Rule 208: Sometimes the only thing more dangerous than a
question is an answer
— Ferengi Rules of Acquisition
So what kinds of models are there? A lot more than most people know about. If you try to become a kind you aren’t suited for, you’ll likely spend a lot of time running into walls. Fashion vs. Commercial vs. Editorial
Pick up the latest issue of Vogue and you will see primarily three types of modeling. If Diana Dondoe is lensing for a Prada
ad, then it’s a fashion “campaign” (fashion advertising). If Canadian bombshell Daria Werbowy has turned a story on fashion into a pictorial page-turner, then it’s (fashion) editorial. Now, set aside Vogue and pick up a copy of Newsweek. The Citibank ad with all the smiling, happy customers in it is “commercial”. The distinction between the three really is complex.

____

Questions on the material:
A: Answer these questions about the passage on kinds of models, one per line:
(i) Which rule number does the opening quotation give?
(ii) How many main types of modeling does the passage say you will see in the latest issue of Vogue?
(iii) What kind of modeling is the Citibank ad in Newsweek?
B: Please carry on the passage on kinds of models from its last sentence.

____

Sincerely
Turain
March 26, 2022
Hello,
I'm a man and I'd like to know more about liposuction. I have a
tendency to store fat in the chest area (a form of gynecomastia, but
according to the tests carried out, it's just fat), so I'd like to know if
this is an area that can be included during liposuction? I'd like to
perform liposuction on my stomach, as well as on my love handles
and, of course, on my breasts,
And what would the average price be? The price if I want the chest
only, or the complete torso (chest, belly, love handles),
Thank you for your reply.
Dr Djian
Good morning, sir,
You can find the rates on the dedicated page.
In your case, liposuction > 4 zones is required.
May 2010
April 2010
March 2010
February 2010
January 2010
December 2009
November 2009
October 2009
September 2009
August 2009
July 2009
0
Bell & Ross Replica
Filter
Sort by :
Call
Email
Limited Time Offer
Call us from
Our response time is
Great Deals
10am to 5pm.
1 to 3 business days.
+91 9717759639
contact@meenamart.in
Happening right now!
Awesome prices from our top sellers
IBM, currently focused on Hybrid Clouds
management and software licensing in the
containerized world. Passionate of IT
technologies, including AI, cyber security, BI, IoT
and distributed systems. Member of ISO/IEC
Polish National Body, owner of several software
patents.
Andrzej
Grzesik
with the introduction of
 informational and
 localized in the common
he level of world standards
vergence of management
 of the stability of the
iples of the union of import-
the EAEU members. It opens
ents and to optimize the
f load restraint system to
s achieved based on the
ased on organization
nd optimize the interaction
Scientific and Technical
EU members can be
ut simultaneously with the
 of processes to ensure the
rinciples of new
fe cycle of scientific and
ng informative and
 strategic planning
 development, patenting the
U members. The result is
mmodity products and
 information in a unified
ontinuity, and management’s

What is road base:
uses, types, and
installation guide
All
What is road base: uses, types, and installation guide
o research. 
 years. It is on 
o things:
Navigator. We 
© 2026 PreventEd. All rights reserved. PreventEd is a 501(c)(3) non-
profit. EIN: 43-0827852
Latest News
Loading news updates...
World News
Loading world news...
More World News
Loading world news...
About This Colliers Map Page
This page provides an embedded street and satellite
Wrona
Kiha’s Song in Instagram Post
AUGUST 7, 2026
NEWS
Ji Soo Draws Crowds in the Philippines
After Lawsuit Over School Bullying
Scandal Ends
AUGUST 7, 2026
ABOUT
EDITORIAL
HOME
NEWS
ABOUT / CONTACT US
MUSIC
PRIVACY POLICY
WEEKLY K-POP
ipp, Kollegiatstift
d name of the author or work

____

Outputs in order:
A:
(i) Rule 208
(ii) Three
(iii) Commercial

B:
The Formal Definitions: “Fashion” means things related to clothing, accessories and beauty products. “Commercial” means “things done to promote a company or product.” “Editorial” means things done to support an article or story in a magazine or book. “Editorial” can be about more than “fashion,” although in modeling usually “editorial” is short for “editorial fashion”. In Practice: “Commercial” can also be about fashion (they sell the clothes by advertising). “Editorial Fashion Agencies” usually consider showroom and catalog work as “commercial;” “Commercial Print Agencies” consider such work “fashion,” even though its intent is commercial. All this interlocking of terms is enough to make your head hurt, and the words are used differently depending on who is doing the using. For people whose experience is in advertising but not
fashion, “commercial” models are the people you see in ads for banks, autos, pharmaceuticals and all of the many other products and services that people are used to advertise. We will treat “commercial” in the latter sense, because agencies are aligned that way. An “editorial fashion” agency is very likely to have some “commercial” girls under contract, but they will be very different from what a commercial print agency thinks of as a “commercial model”. Fashion models also work as commercial models, although the reverse is rarely true. Commercial models are used as “extras” in fashion advertising and editorials however. There are many types of commercial models, and some kinds of modeling that are neither “fashion” nor “commercial.”